Your week in readings: The best literary events from July 13-19, 2015

MONDAY: Elliott Bay Book Company hosts Seattle Times reporter James Neff, who debuts his new historical account, Vendetta: Bobby Kennedy Versus Jimmy Hoffa. This one’s got some good blurbs. Seymour Hersh says, “This is not a book about a good Bobby versus a bad Hoffa. It is a study of two men who always got what they wanted staging a shootout on the streets of Laredo. And, as Neff tells it, there were no winners.” And Erik Larson — Devil in the White City Erik Larson — calls it “a triumph of investigation and revelation.” That makes it well worth your time.

TUESDAY: Might as well have a pajama party in Elliott Bay Book Company all night Monday night, because they’ve got the best reading of Tuesday, too.

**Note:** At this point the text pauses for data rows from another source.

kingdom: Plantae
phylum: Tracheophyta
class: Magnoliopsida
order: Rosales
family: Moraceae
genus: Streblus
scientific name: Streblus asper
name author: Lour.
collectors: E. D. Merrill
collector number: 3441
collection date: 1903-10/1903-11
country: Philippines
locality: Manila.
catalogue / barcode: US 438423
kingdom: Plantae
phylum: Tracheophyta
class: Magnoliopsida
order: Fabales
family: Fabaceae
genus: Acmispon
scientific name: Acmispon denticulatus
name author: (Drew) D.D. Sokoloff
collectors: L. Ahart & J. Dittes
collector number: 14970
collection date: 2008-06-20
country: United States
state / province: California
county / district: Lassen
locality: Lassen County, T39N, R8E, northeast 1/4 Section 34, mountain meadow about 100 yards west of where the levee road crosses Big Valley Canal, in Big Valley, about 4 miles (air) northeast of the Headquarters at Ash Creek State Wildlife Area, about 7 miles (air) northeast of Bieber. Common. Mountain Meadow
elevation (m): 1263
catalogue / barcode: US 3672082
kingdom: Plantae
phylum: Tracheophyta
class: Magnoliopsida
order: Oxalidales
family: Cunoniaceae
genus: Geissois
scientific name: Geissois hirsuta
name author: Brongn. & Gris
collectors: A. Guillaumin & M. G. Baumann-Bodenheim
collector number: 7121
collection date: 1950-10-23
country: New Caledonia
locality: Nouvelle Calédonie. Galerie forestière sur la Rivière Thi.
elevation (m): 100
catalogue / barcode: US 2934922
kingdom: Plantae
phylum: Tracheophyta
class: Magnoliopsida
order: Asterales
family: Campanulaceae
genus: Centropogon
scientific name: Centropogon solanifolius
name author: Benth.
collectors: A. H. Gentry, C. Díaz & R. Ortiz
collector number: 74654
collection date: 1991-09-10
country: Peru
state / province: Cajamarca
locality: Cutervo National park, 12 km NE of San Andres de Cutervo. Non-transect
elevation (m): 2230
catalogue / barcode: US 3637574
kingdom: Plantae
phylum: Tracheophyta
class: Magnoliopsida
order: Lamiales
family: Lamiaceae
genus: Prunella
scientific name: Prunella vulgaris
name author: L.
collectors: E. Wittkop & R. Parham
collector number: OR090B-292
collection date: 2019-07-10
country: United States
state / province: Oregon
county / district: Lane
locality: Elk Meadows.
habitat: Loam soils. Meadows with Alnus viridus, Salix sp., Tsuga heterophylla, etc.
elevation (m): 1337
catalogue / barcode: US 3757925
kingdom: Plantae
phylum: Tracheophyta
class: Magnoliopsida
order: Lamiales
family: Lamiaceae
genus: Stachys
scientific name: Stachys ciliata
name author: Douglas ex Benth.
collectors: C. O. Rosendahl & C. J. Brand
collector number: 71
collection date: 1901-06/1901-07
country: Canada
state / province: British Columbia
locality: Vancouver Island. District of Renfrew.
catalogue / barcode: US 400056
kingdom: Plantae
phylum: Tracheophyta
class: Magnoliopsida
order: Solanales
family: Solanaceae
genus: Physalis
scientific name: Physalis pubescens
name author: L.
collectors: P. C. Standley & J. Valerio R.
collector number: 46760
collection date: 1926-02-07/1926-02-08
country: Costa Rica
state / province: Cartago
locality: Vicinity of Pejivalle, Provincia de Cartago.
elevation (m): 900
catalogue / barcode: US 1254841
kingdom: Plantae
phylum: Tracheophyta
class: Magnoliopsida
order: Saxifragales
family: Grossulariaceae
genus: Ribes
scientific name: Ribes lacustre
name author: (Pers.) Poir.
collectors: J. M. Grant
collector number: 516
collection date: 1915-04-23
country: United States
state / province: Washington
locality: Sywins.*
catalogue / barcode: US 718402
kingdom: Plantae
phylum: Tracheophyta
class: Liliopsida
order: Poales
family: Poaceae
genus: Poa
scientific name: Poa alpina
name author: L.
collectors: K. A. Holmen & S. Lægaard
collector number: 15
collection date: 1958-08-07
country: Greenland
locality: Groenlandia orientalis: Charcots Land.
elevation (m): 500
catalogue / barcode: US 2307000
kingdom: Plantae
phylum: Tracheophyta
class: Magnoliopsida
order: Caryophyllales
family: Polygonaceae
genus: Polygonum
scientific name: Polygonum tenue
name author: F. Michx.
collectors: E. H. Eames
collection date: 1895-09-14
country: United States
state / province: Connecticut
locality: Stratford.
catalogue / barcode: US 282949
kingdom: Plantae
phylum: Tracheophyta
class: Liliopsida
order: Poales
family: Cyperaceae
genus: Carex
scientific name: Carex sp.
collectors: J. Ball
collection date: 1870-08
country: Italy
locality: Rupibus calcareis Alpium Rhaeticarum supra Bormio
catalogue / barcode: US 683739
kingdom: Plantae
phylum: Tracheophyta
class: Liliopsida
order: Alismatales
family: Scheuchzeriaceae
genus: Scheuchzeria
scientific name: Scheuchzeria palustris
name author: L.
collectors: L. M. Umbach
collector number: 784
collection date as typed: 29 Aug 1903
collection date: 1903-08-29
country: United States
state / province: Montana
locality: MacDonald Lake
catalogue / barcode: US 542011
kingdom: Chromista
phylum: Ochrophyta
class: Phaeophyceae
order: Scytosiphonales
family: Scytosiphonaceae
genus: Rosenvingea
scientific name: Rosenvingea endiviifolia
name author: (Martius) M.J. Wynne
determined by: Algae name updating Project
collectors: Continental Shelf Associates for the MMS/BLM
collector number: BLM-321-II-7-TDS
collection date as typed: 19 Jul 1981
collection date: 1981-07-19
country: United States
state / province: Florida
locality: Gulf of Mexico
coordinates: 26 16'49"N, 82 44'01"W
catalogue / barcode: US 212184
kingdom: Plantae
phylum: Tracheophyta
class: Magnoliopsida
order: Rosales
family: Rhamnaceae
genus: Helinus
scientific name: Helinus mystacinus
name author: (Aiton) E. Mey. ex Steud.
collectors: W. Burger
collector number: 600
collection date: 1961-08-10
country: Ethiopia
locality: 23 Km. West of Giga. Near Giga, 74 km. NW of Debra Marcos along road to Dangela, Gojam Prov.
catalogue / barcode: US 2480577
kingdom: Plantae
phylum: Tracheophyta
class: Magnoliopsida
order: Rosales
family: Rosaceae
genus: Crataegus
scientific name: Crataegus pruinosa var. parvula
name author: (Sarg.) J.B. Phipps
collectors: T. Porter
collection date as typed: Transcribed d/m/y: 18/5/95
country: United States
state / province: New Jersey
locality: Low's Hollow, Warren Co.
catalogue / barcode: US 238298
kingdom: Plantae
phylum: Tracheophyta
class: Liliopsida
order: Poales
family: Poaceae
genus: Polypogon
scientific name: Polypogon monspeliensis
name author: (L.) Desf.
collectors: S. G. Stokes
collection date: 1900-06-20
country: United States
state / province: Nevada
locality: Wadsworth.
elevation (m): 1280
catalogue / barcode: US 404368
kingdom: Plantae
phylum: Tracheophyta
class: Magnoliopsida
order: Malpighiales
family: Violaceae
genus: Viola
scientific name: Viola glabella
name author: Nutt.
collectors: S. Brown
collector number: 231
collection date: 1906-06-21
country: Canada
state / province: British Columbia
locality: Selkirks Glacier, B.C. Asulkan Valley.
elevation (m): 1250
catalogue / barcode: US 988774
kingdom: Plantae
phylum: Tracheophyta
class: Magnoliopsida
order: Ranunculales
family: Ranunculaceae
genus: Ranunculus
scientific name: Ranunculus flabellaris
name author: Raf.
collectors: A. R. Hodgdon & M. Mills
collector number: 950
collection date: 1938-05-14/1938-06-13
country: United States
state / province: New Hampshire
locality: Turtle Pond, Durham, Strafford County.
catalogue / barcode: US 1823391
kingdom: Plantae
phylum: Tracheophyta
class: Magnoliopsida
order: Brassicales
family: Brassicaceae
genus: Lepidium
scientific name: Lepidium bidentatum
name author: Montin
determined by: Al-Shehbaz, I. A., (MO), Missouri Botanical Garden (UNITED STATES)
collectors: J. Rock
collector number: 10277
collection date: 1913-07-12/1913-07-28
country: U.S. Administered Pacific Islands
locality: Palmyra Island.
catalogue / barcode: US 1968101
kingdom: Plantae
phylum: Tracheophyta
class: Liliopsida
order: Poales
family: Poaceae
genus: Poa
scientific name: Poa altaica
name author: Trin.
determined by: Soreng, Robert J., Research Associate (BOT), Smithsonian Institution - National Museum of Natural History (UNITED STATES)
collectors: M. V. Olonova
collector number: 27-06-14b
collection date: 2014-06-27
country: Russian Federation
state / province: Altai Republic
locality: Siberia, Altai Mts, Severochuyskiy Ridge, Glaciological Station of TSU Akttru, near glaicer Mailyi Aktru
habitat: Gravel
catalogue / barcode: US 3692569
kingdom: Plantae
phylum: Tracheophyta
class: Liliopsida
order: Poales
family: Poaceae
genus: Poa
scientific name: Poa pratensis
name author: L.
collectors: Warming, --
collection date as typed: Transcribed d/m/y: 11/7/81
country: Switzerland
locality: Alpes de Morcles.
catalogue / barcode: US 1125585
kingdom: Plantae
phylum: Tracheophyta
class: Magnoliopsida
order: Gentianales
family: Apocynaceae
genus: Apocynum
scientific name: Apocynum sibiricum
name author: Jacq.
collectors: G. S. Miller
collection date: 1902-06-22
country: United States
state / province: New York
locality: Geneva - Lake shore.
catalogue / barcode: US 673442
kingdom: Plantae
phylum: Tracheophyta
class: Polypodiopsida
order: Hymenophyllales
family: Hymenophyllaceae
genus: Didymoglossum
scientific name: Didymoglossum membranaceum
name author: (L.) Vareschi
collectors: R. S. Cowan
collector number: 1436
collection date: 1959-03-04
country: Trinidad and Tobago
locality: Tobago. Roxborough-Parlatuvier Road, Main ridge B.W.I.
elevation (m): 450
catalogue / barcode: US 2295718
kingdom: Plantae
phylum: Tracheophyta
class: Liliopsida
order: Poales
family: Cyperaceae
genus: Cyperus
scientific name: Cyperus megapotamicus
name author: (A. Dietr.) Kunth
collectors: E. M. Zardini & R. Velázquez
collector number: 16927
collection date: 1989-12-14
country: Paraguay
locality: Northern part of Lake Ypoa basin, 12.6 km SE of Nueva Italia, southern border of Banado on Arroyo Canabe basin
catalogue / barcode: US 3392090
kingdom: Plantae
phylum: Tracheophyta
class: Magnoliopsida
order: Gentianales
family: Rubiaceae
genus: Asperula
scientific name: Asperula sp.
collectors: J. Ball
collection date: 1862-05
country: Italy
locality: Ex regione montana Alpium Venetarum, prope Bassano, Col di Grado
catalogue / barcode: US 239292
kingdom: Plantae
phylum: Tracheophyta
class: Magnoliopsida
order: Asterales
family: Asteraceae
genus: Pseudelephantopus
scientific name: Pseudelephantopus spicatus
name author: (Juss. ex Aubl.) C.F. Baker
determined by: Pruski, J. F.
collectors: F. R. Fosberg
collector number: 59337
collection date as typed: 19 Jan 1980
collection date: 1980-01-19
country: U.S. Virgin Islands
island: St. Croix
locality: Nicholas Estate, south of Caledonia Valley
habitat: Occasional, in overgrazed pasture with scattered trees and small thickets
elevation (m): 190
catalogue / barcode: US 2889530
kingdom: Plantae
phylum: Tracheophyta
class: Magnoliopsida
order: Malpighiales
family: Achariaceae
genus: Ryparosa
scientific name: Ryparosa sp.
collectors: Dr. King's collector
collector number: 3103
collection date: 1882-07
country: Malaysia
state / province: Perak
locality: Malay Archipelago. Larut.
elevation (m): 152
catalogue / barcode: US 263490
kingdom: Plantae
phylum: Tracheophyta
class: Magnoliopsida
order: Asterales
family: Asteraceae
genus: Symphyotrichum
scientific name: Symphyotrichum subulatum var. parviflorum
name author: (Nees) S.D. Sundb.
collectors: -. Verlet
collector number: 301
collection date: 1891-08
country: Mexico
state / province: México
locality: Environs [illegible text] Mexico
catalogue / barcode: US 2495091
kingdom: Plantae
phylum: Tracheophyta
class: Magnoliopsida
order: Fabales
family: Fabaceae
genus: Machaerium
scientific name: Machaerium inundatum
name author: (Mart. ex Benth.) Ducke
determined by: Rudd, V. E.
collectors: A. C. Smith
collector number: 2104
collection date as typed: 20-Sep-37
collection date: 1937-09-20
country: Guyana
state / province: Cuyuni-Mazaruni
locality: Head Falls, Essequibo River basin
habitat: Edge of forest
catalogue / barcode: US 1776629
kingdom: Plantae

Lidia Yukanvitch, the brilliant Portland author of Dora: A Headcase, reads from her new novel, The Small Backs of Children.

WEDNESDAY: Ada’s Technical Books hosts a comic book reading with Anders Nilsen and Marc Bell. Bell presents his first “full-length graphic novella,” which seems like a weird designation — what is the fullest length a graphic novella can reach without hitting novel-size? For that matter, what’s the official size of a graphic novel? Anyway, in Stroppy, the protagonist “hopes to win big in a songwriting contest organized by the All-Star Schnauzer Band.” Nilsen, who has made some great comics including the terrific Charles Schulz-meets-Tolstoy bird epic Big Questions, celebrates the publication of a new collection of his sketchbooks. It’s titled Poetry Is Useless, which is a great title.

THURSDAY: Up at Ravenna Third Place, Jody Bower reads from her book Jane Eyre's Sisters, which “argues that Joseph Campbell's model of the hero's journey does not work for women.” Instead, Bower thinks books about female heroes “need a different model to do justice to a woman's experience of moving beyond the expectations of conventional societal roles to find her true, creative self.” This is a fascinating argument.

FRIDAY: Back to Elliott Bay Book Company for a reading from Scott Dodson, who’ll read from his book The Legacy of Ruth Bader Ginsburg. Dodson’s book couldn’t be any better timed, now that the Notorious RGB has become a style icon.

SATURDAY: No events today. You should probably set the day aside to either read Go Set a Watchman, which was released on Tuesday or — my preference — re-read To Kill a Mockingbird, instead.

SUNDAY: No readings today, either. It’s summer! Go read a book in the park. Recommend a book to a friend, and ask for a recommendation in return. Bury your face in the pages of a book and waggle your face around for a while.